Yüksel TAŞKIN
Niccolo Machiavelli (1469-1527), Prens’in devlet eliyle toplumu yeniden şekillendirebileceğine dair kanaatini kayda geçirdiğinde “her şeye gücü yeten devlet” algısının modern dünyanın bilincine sızmaya başladığı söylenir. Kilise’nin daha o vakitlerde bir kaşık suda boğmak istediği “şeytanın eli” Machiavelli’ye göre, “kitle”, hamur gibi yoğurulabilir, şekil verilebilir bir nesnedir. Kitleler akıllarıyla değil anlık tepkileriyle, duygularıyla hareket ettiklerinden, Prens (Lider=Devlet) gerekirse büyük bir oyuncu gibi hareket ederek onları etkiler ve siyasi hedeflerine ulaşır.
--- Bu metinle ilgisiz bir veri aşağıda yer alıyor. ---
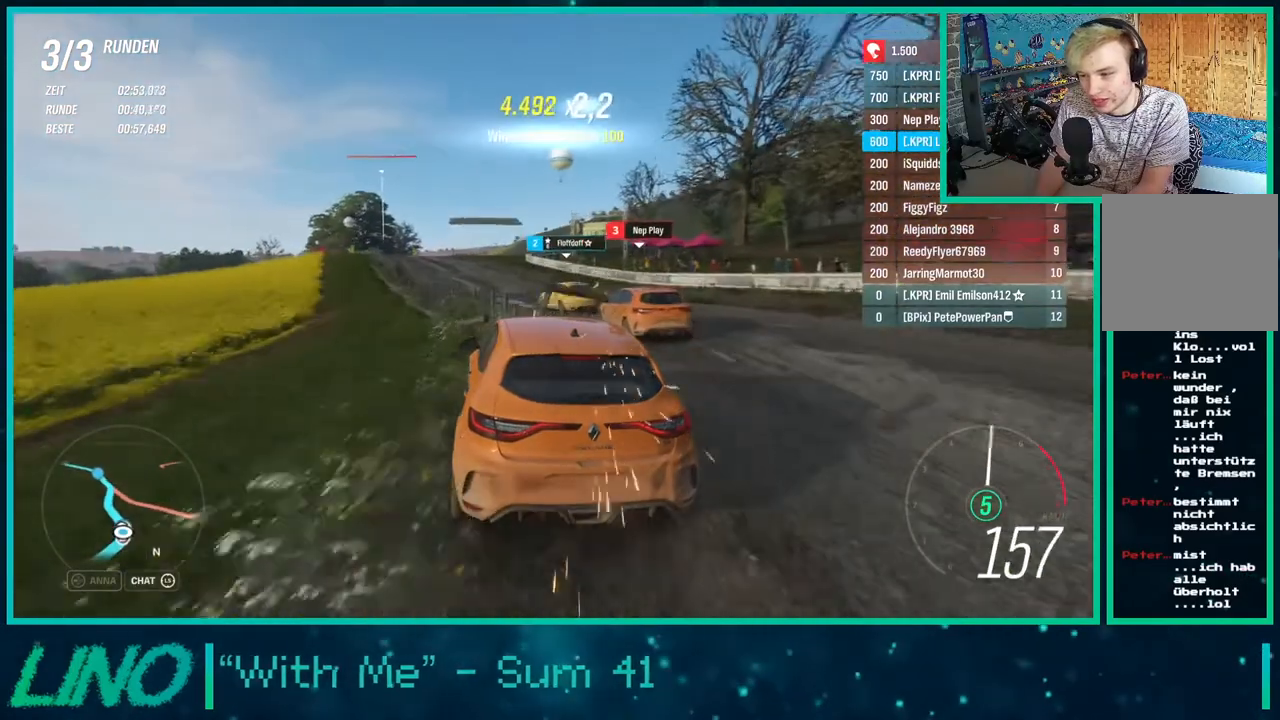
{"buttons": ["R2"], "left_stick": "down-left", "right_stick": "center", "events": []}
Bu türden Machiavelli kötülemelerini genellikle bir tür olumlama barındırabilecek bir anımsatma izler: Ama onun bir “davası” vardır. Devlet (Her şeye gücü yeten yönetici), halkı görkemli Roma ayarlarına göre yeniden yaratacak (ihya edecek); birlik olmayı öğrenen bu halk, Roma Cumhuriyeti’nin görkemiyle yönetilme erdemine kavuşacaktır. 19. yüzyılda meşhur bir başka İtalyan, “İtalya’yı yarattık, sıra İtalyanlarda” dediğinde, Machiavelli’nin açtığı yoldan yürüdüğünü gayet iyi biliyordu.
Buradaki siyasal değişim modeli çok tanıdıktır: Buldozer devlet veya Hobbes’un Canavar (Leviathan) devleti, kıracak, dökecek, öldürecek, ideal halkı ve devleti (yeniden) inşa edecek. Peki ondan sonra ne yapacak? Liberallere göre devlet, bir defaya mahsus devrimci hareket ederek yeni düzeni kurduktan sonra birden bire edilgenleşecek, gönüllü rütbe kaybını kabullenerek gece bekçiliğini üstlenecekti. Oysa bu hiçbir zaman gerçekleşmedi. Siyasal liberalizme en fazla yaklaşılan ülkelerde bile, devlet etrafında oluşan ittifaklar, demokrasi aleyhine açık veya gizli işlere giriştiler. Böylece modern siyasetin en önemli gerilimlerinden birisi ortaya çıktı: Devlet etrafında oluşan müesses nizam ve demokrasi arasındaki gerilim. Bu elbette tek gerilim hattı değildir ama diğer gerilim hatlarının kavşak noktasını oluşturma kuvvetine sahiptir.
Bu modern siyaset anlayışı iki tür şiddet barındırdığı için eleştirilmeye muhtaç: İktidarı ele geçirirken ortaya çıkan şiddet. Daha sonra da toplumu mühendislik nesnesi haline getirerek hamur gibi yoğurmaya yeltendiğinde yarattığı şiddet. Fiili gücün zamanla yeni rejimin hukukuna dönüştürülmesi, elbette kurucu şiddetin hafızasını yok edemiyor. Asıl sorun, muhalif toplumsal güçlerin bu hafızadan ne tür siyaset yapma tarzları devşirdikleri. Daha somut bir ifadeyle söylersek, Cumhuriyetçi yeni insanın karşısına, “Müslüman Türk’ün yeniden ihyasını” koyduğunuzda, kullanmak durumunda olduğunuz araçlar bakımından çok büyük bir fark kalmıyor.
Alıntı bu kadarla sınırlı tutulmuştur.